> _WHAT YOU NEED TO DO_:
Reproduce verbatim the lines of the listing below, from the line with "True or false: Theft" to the line with "Reading left to", both included, and omit any pictures.

> _EXTRACTED ENTRIES_:
== == ==
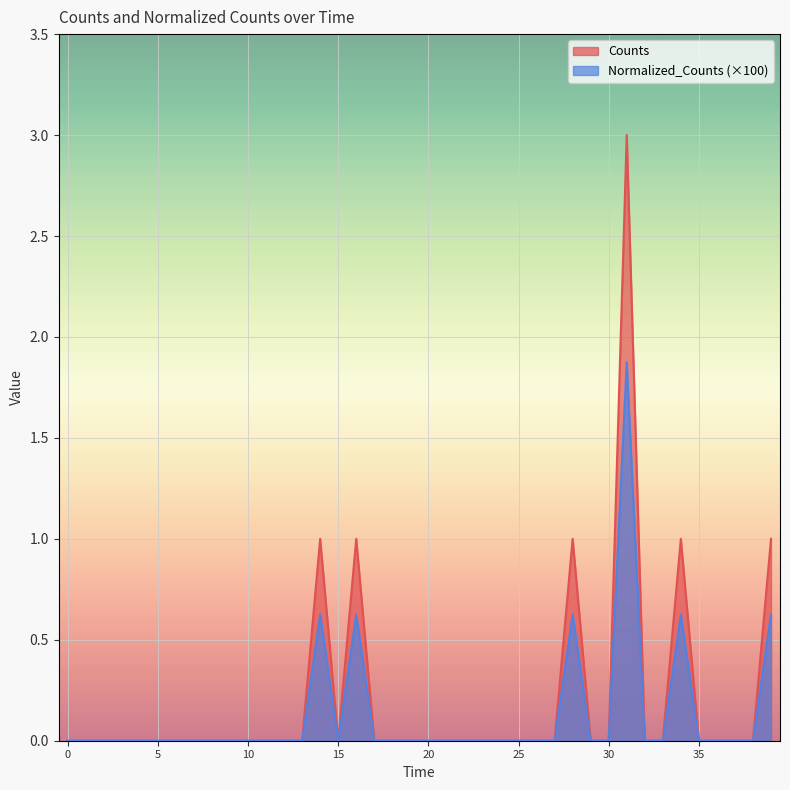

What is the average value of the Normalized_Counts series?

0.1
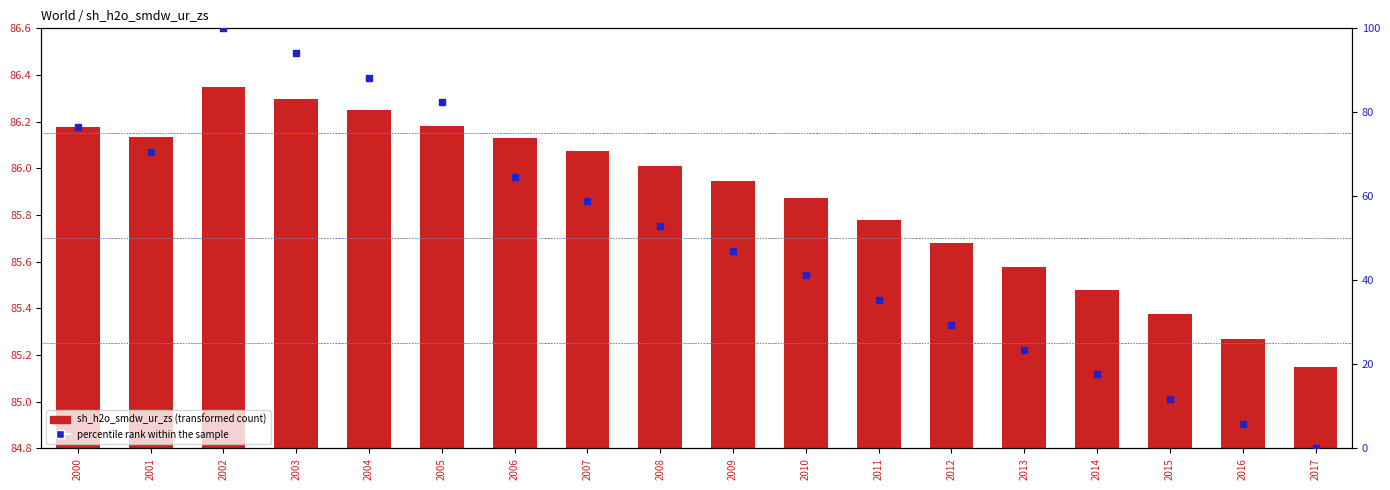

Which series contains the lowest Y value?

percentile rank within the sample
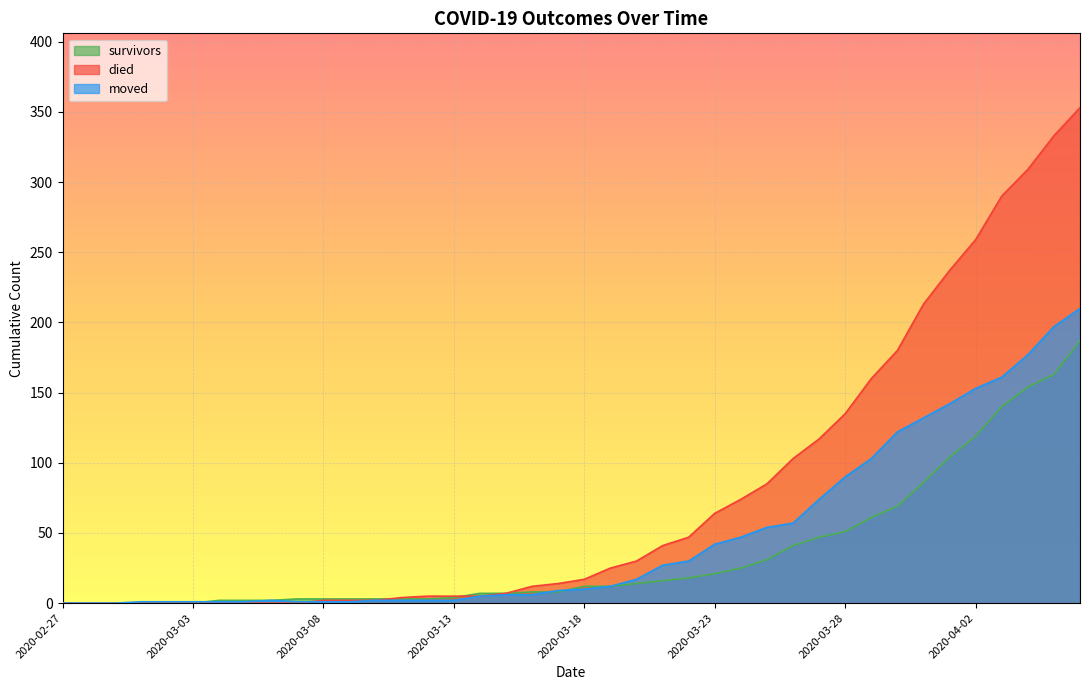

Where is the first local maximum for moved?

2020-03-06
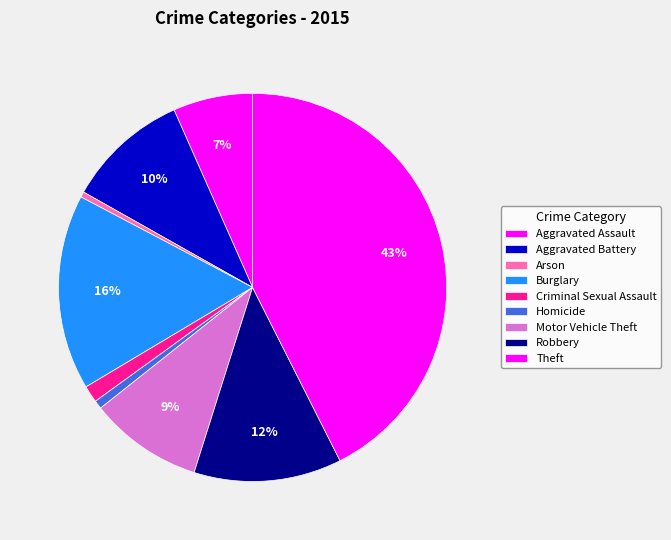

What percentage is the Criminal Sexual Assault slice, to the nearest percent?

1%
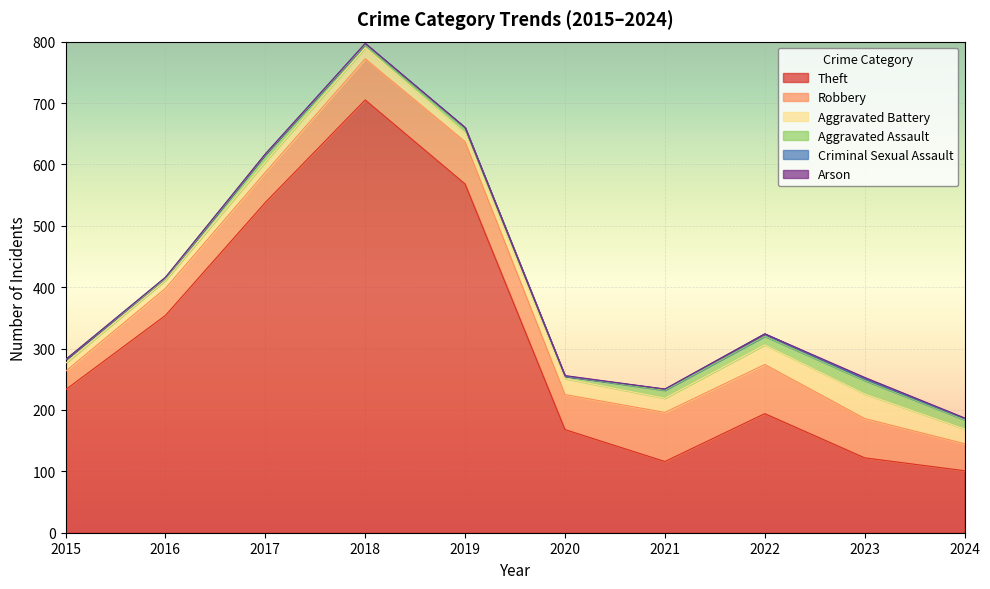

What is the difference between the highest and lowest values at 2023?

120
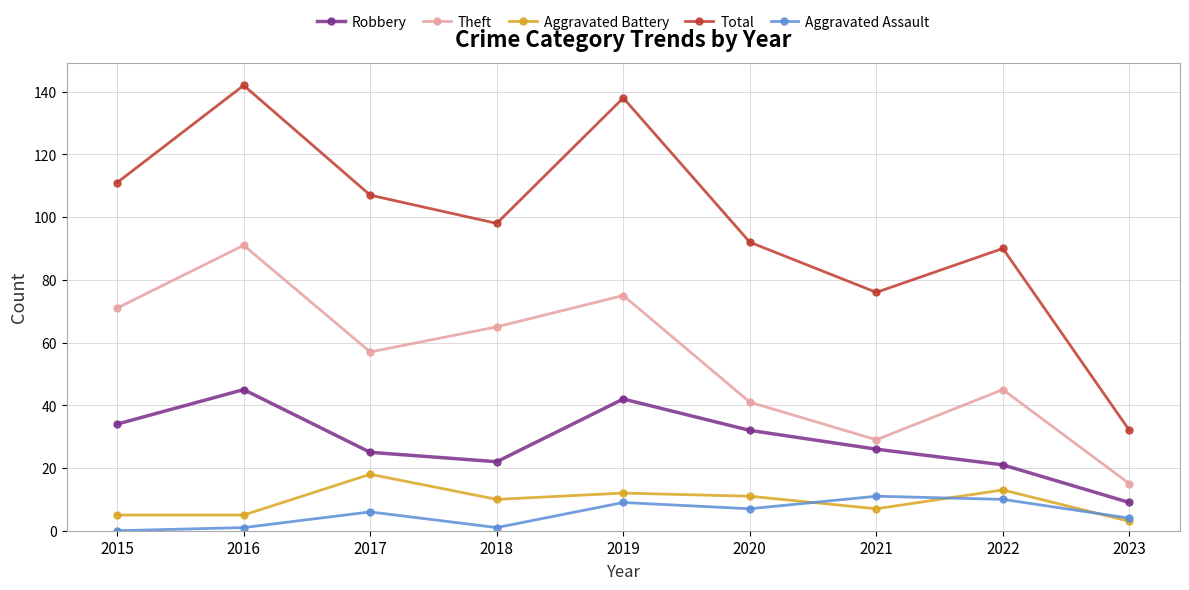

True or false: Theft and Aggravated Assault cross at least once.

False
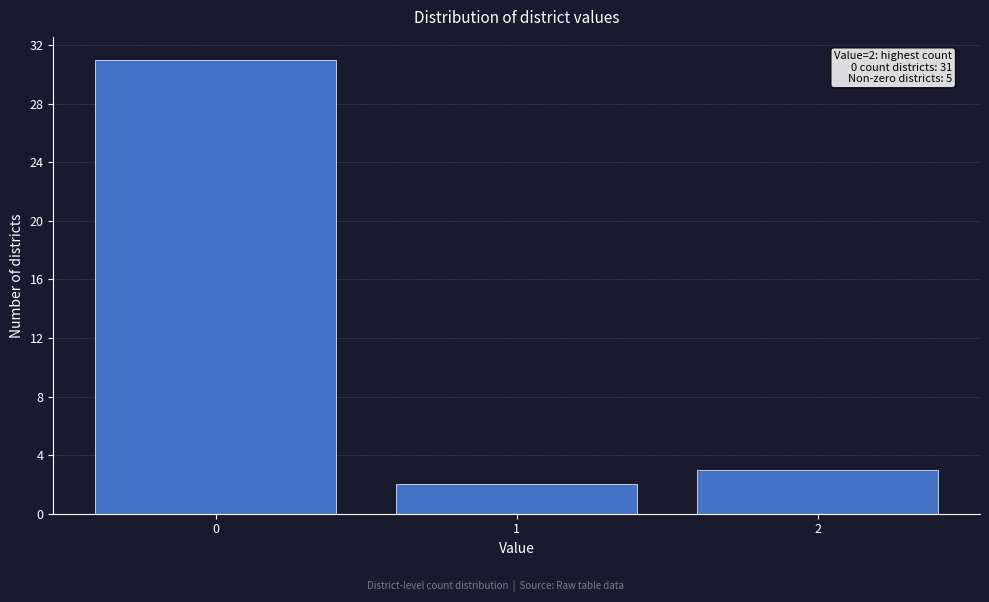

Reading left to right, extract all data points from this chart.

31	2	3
== == ==
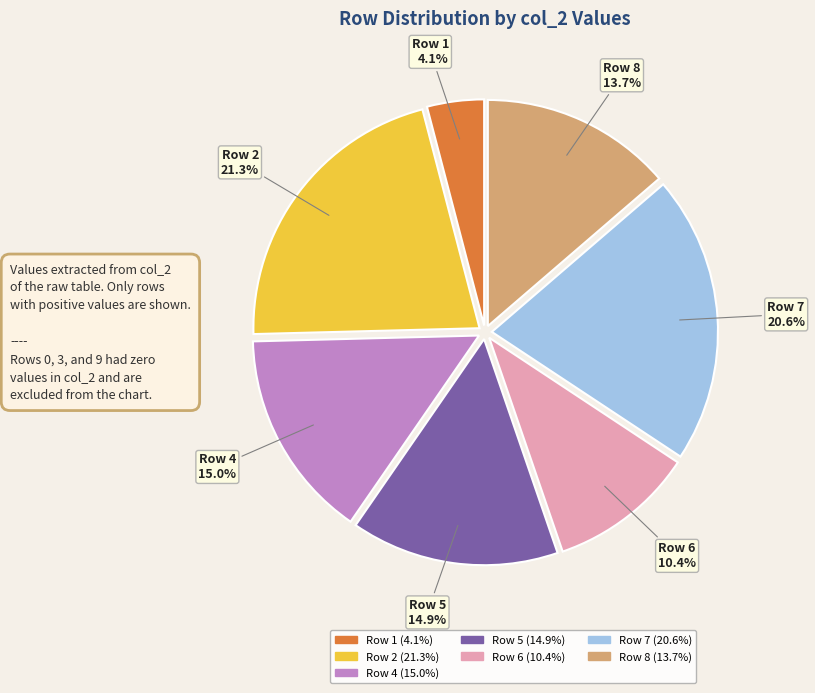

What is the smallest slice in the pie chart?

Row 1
== == ==
> _SOLUTION_:
True or false: Theft and Aggravated Assault cross at least once.

False

Reading left to right, extract all data points from this chart.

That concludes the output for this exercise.